Gardening with Words
In short: although the ambiguous and choice-filled nature of composition may incline one to outline and resolve all details of a story beforehand, they would do better to use the writing process as a means for “growing” their idea to the fullest.
Perhaps the most daunting thing about the writing process is the sheer amount of choice inherent within every story. With about 250,000 words in the English language and some 1,000 words in a typical short story, it’s not hard to see why even the shortest piece can take a while to complete.
Of course, when people talk about the decisions involved in writing, they are not just referring to word-by-word dilemmas. The biggest choices any writer makes are over issues such as plot, setting and character-elements for which there are no guides, no preprogrammed templates.
The ambiguous and indefinite nature of writing makes it something of an anachronism in modern society, where every detail of a time-consuming project is expected to be definite and clear. To compensate, English teachers and bosses instruct their students and workers to outline pieces, plan out sections and use as many resources as necessary.
The problem with the push to outline and plan out a piece, unfortunately, is tat it treats the development of an idea as, say, the development of a concrete slab or a cardboard box. When writing is marginalized as a means for putting ideas down on paper, outlining seems to be a natural and reasonable strategy. My argument, however loopy it may sound, is that the “plan it out before” group has made a gross misinterpretation.
How do writers get their ideas? Does a deliveryman come and ring their doorbells with a package of concepts? If only this were the case. No, ideas arrive as seeds, mere glimpses of a thought’s full potential. Writing is not a game of cutting open a hypothetical box of ideas and typing down the contents, but a long, time-consuming process of gardening those seeds until they reach maturity. And in the writer’s case, the watering can that allows such growth is not the outlining chart nor any pre-writing brainstorm, but the keyboard itself.
Should this sound like some cryptic message, I’ll try to put it more bluntly. I do not view writing as the end process of an idea’s development, but as the tool I use to develop an idea. I approach the keyboard with that hypothetical shell of a story idea; only by writing out the actual story can I get the characters, the plot fully developed.
That’s the difficult thing about composition. When I sit down at the desk to face a blank page and a blinking cursor, all I have is that little seed. I can paint it, surround it with other ideas, but it’s still only a hint of the story to come.
Perhaps this is what turns people away from writing. There are no axioms ore tested-and-true theories that an author can take with them to the table; everything—from the characters to the setting—is more or less indefinite.
The sheer amount of choice in writing doesn’t make composition any easier, nor does the inability to effectively plan beforehand.
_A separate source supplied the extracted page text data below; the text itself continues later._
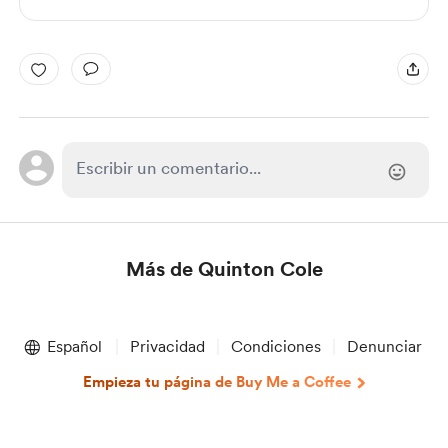
Más de Quinton Cole
Item
1
Español
Privacidad
Condiciones
Denunciar
of
1
Empieza tu página de Buy Me a Coffee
Oddly enough, these seeming hindrances are what attract me to the craft. If I followed a strict writers’ guide that only gave me a few choices per page; if I knew exactly what I was going to write and how a story would end, I wonder if I would even bother to compose at all. One of the great joys of typing out a story is the process of discovery that takes place. Before my very eyes bloom characters, setting and plot, all of which have never been seen before. The ambiguity of composition turns writing into an exploration of unmapped territory, with the final destination a surprise in the making.
Do I wish that my hobby were more like brick laying? There are times when I do envy those who know just what they’re making and how to produce it. Those moments come and go, but what stays constant is the thrill of discovery that an untouched page, a story in the making can bring. The best ideas may take a while to grow, but that’s what writing is for.